We don’t need no virtualization
If you think about it, the main use case for virtualization is isolation: Given that you have several applications running at the same time, how can you make sure they don’t interfere with each other? For example, if a customer deploys an AWS Lambda function, Amazon doesn’t just spin up a Node.js instance and let it go hog wild on their servers. Instead, they provision a Firecracker VM that gives the application a completely isolated compute environment; it has its own virtual file system, memory and network interfaces. However, this has a number of downsides—for one, it’s expensive! You have to allocate virtual address space, load an entire operating system, perform bespoke network routing, and so on.
Let’s take a step back; why do we need virtualization in the first place? The main problem is that the languages and runtimes we use today are not designed for “multi-tenancy”; by default, the runtime may have unfettered access to the entire system it’s running on. In theory, this means one tenant could disrupt the operation of another tenant or the host (accidentally or on purpose), exfiltrate data, manipulate code, etc. These capabilities can be locked down in various ways, e.g. at a user level in the operating system or sometimes in the runtime (Deno is a recent example). However, this level of access control is usually course-grained and tricky to get right.

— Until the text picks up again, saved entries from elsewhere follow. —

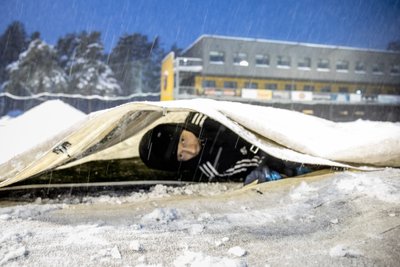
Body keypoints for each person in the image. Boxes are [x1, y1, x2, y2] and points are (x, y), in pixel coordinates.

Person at [139, 112, 313, 185]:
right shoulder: (211, 167)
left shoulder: (204, 117)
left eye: (183, 141)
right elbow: (248, 164)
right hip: (263, 156)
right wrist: (269, 162)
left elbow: (246, 121)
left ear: (182, 129)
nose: (191, 150)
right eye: (181, 156)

An alternative to virtualization
Is virtualization really a prerequisite for process isolation? What if resource control was built into the language itself instead? Let’s say that a program starts without any access to its environment whatsoever. If the program needs to say, access a SQL database, the host can provide a “Database” interface, via the runtime, that is completely abstract. The only thing the program can control is what queries to send to the database; TCP connections, database user management and the wire protocol are never exposed to the guest program. This essentially amounts to supporting Dependency Injection at the language / runtime level (or an effect system, if you’re so inclined). This opens up a lot of possibilities, but most pertinent is that it allows us to get rid of virtualization completely! You can have several tenants running on the same host, in the same address space, on the same file system, completely isolated from each other. Isolation is achieved by running multiple instances of the runtime, configured with different capabilities.
Implementation
There are a number of ways in which the idea of “built-in resource control” could be realized:
WebAssembly
WebAssembly (WASM) is built on the idea of decoupling byte code and VM implementation; WASM itself is just a bytecode spec, and a runtime can be assembled using different components. This basically means that WASM makes no assumptions whatsoever about the “platform” it will run on, and the host can “opt in” to what capabilities will be exposed to guest processes.

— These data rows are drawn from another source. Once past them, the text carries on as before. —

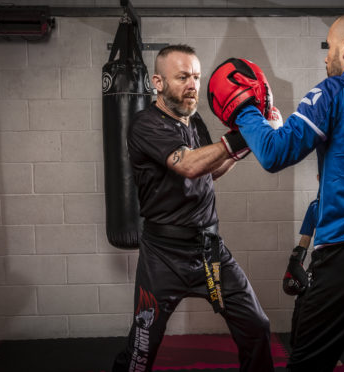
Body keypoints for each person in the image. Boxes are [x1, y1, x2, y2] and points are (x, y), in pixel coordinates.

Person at [208, 6, 344, 372]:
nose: (326, 57)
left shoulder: (335, 91)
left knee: (306, 366)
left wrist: (245, 110)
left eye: (328, 47)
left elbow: (275, 153)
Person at [112, 44, 274, 372]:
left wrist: (250, 142)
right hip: (163, 256)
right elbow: (187, 164)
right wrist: (248, 134)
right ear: (157, 82)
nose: (193, 85)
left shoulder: (195, 121)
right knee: (143, 346)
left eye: (197, 77)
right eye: (183, 77)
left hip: (209, 252)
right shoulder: (145, 124)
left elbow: (209, 169)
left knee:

SpiderLightning is a WASM realization of the ideas presented here; it exposes common web programming components, like key-value store, HTTP client, etc, as WebAssembly components. The downside of using WebAssembly is that it’s a compile target, and not a separate language. As such, there might be a bit of a mismatch between the source language and the WebAssembly target. However, interest in WASM is growing, and there are new languages like MoonBit that are designed with WASM in mind.
“Platformless” languages
Just like WASM, you could design a high-level language from the ground up that doesn’t make any assumptions about what platform it will run on. As far as I know, Roc is the most prominent in this category, but it’s still in its infancy.
Static verification
A third way to solve this problem would be for the host to provide bespoke libraries for an existing language, and then statically verify that the code does not perform any IO outside those libraries. For example, you could let a user run an arbitrary Node.js process on your own machine, as long as you have statically verified that it won’t do anything bad. This could also work with external packages, as you could check each package once and then cache the result.
Conclusion
In summary, I think it would be better to solve application isolation at the language level rather than at the OS level. Imagine not having to build a Docker image every time you wanted to push a code update. Or, as a hosting provider, not having to run N layers of virtualization to run an application hosting platform. Wouldn’t that be great?